One of the strategic lines of this group is to raise awareness about Ethical Finance and create an activist campaign that can claim the importance of fair trade, ethical banking, local currencies and, in general, the idea of channel our money and our savings to projects or forms of consumption that put life and the environment at the center.
It is based on the idea that ethical finance is very different from conventional speculative finance, starting from the fact that it allows to preserve and increase the economic value of savings over time and to add a series of values, such as respect for the environment, the fight against climate change, the right to housing, the inclusion of people and organizations traditionally excluded from the usual financial circuits, etc.
The current economic system is responsible for increasing inequality and social exclusion, and perpetuates poverty, discrimination and exploitation, especially among women in the Global South. In this scenario, traditional finance engages in speculative activities and investments in areas that violate human rights and social and environmental justice. In fact, as the “Banca Armada” campaign shows, conventional banking is a great ally of the arms and military industry: “Arms companies need banking services, both to carry out their current commercial operations and to obtain extraordinary funds that allow them to undertake the development of new weapons, export to new markets and, ultimately, maintain their competitive strength in an eminently private sector“.
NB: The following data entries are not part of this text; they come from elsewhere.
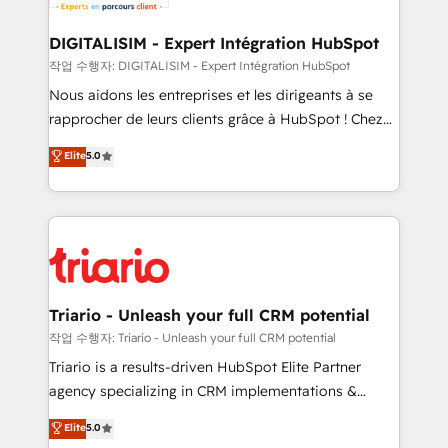
Program, HubSpot.
drive your business forward. Since 2015 we are fully
dedicated to HubSpot and with an experienced
DIGITALISIM - Expert Intégration HubSpot
team (50+), we work with reputable companies in
작업 수행자: DIGITALISIM - Expert Intégration HubSpot
B2B sectors such as manufacturing, SaaS and
Nous aidons les entreprises et les dirigeants à se
business services. We prepare a customized
rapprocher de leurs clients grâce à HubSpot ! Chez
business case that demonstrates the value and
DIGITALISIM, nous avons l'intime conviction que la
Elite
5.0
impact of your digital transformation, including a
réussite des entreprises passe par l’innovation web,
detailed financial rationale with a focus on ROI and
le marketing digital, et la relation client ! C'est
TCO. As a trusted extension of your team, we
pourquoi, nos experts sont à la fois capables de
believe in the power of partnership. Together, we
gérer votre projet de création de site internet, votre
embark on a transformational journey that sets your
référencement, votre stratégie digitale et le pilotage
business up for long-term success. Unlock your
et l'intégration d'HubSpot ! Les grandes phases d'un
business. If not now, when?
projet HubSpot avec DIGITALISIM : 🧽 Nettoyage,
Triario - Unleash your full CRM potential
migration et intégration des bases de données. 🚀
작업 수행자: Triario - Unleash your full CRM potential
Développement des interfaces avec vos logiciels
Triario is a results-driven HubSpot Elite Partner
métiers ⚙️ Configuration de la plateforme HubSpot
agency specializing in CRM implementations &
📈 Configuration de rapports et tableaux de bord 🤝
migrations, Revenue Operations, Custom
Elite
5.0
Book Process & Guidelines utilisateurs 🎓
Integrations, Custom AI agents and AI-ready Website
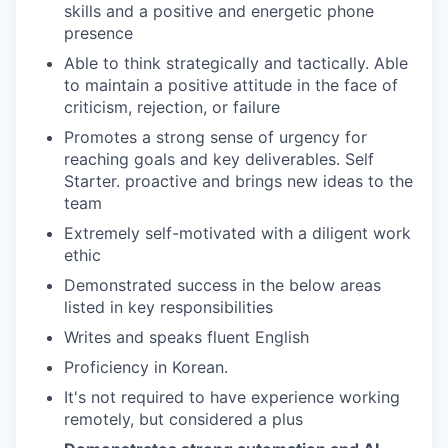
skills and a positive and energetic phone
presence
Able to think strategically and tactically. Able
to maintain a positive attitude in the face of
criticism, rejection, or failure
Promotes a strong sense of urgency for
reaching goals and key deliverables. Self
Starter. proactive and brings new ideas to the
team
Extremely self-motivated with a diligent work
ethic
Demonstrated success in the below areas
listed in key responsibilities
Writes and speaks fluent English
Proficiency in Korean.
It's not required to have experience working
remotely, but considered a plus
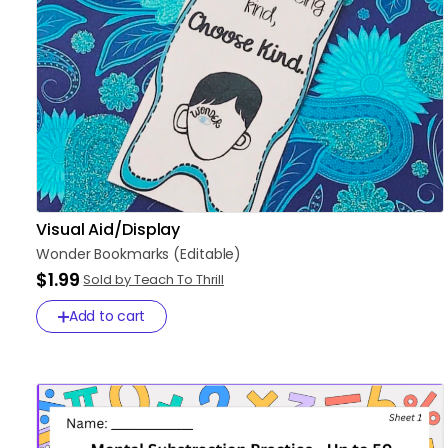
Visual Aid/Display
Wonder
Bookmarks
(Editable)
$1.99
Sold by Teach To Thrill
Add to cart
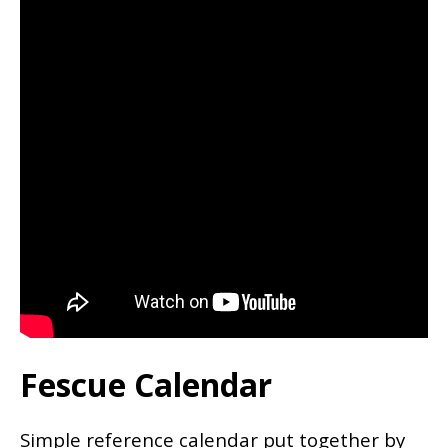
Fescue Calendar
Simple reference calendar put together by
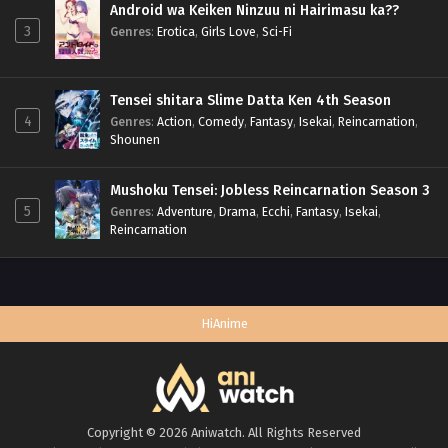
Android wa Keiken Ninzuu ni Hairimasu ka??
3
Genres
:
Erotica
,
Girls Love
,
Sci-Fi
Tensei shitara Slime Datta Ken 4th Season
4
Genres
:
Action
,
Comedy
,
Fantasy
,
Isekai
,
Reincarnation
,
Shounen
Mushoku Tensei: Jobless Reincarnation Season 3
5
Genres
:
Adventure
,
Drama
,
Ecchi
,
Fantasy
,
Isekai
,
Reincarnation
HiAnime
Copyright © 2026 Aniwatch. All Rights Reserved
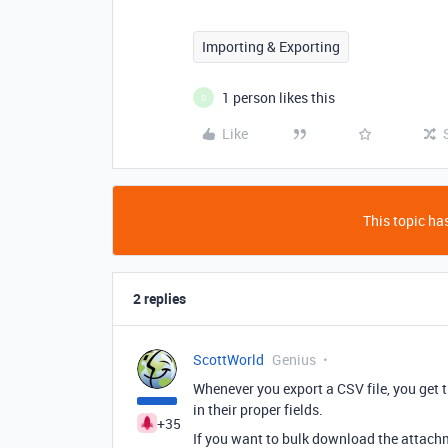
Importing & Exporting
1 person likes this
D
Like
This topic has
2 replies
ScottWorld
Genius
Whenever you export a CSV file, you get 
in their proper fields.
+35
If you want to bulk download the attachm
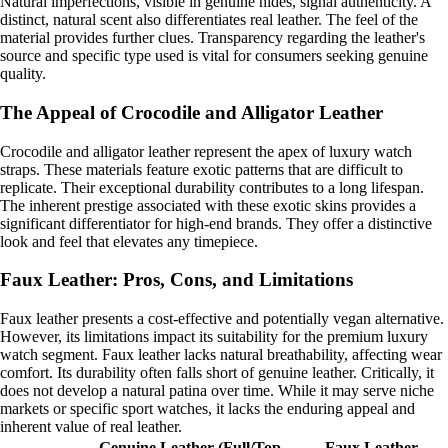
Natural imperfections, visible in genuine hides, signal authenticity. A
distinct, natural scent also differentiates real leather. The feel of the
material provides further clues. Transparency regarding the leather's
source and specific type used is vital for consumers seeking genuine
quality.
The Appeal of Crocodile and Alligator Leather
Crocodile and alligator leather represent the apex of luxury watch
straps. These materials feature exotic patterns that are difficult to
replicate. Their exceptional durability contributes to a long lifespan.
The inherent prestige associated with these exotic skins provides a
significant differentiator for high-end brands. They offer a distinctive
look and feel that elevates any timepiece.
Faux Leather: Pros, Cons, and Limitations
Faux leather presents a cost-effective and potentially vegan alternative.
However, its limitations impact its suitability for the premium luxury
watch segment. Faux leather lacks natural breathability, affecting wear
comfort. Its durability often falls short of genuine leather. Critically, it
does not develop a natural patina over time. While it may serve niche
markets or specific sport watches, it lacks the enduring appeal and
inherent value of real leather.
Genuine Leather (Full/Top-
Faux Leather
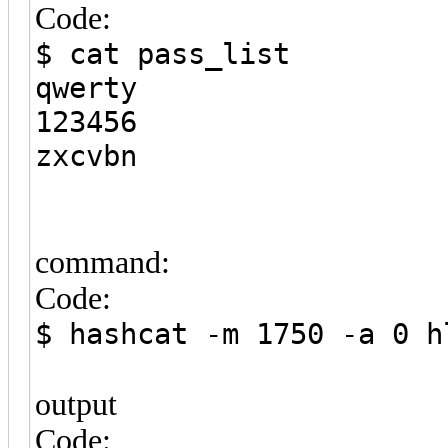
Code:
$ cat pass_list
qwerty
123456
zxcvbn
command:
Code:
$ hashcat -m 1750 -a 0 h
output
Code:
In addition, conventional banks speculate on basic goods such as food, housing and energy. However, ethical finance promotes renewable energies, agroecology, decent housing, education and community development. In this sense, it can be said that they only finance real economy projects, those based on values such as transparency, mutual aid, active and democratic participation, cooperation, equality… in short, the values of the Social and Solidarity Economy.
On the other hand, the formal financial system excludes many groups from access to money, especially women, because the wage gap and the fact that they have jobs that are not recognized by the current economic model, makes them less likely to have access, for example, to a loan. Undoubtedly, this limits their economic autonomy and their financial rights, excluding women from access to basic goods such as housing. Moreover, this discrimination increases according to your social class, ethnicity, religion and age; young people are also excluded from the traditional financial system.
The RIPESS EU youth working group understands ethical finance as a tool for empowerment and as a starting point to create alliances between different groups of young people who want to act in the field of economic justice. In short, as a way to start building alternatives to an economic model that makes young people especially precarious.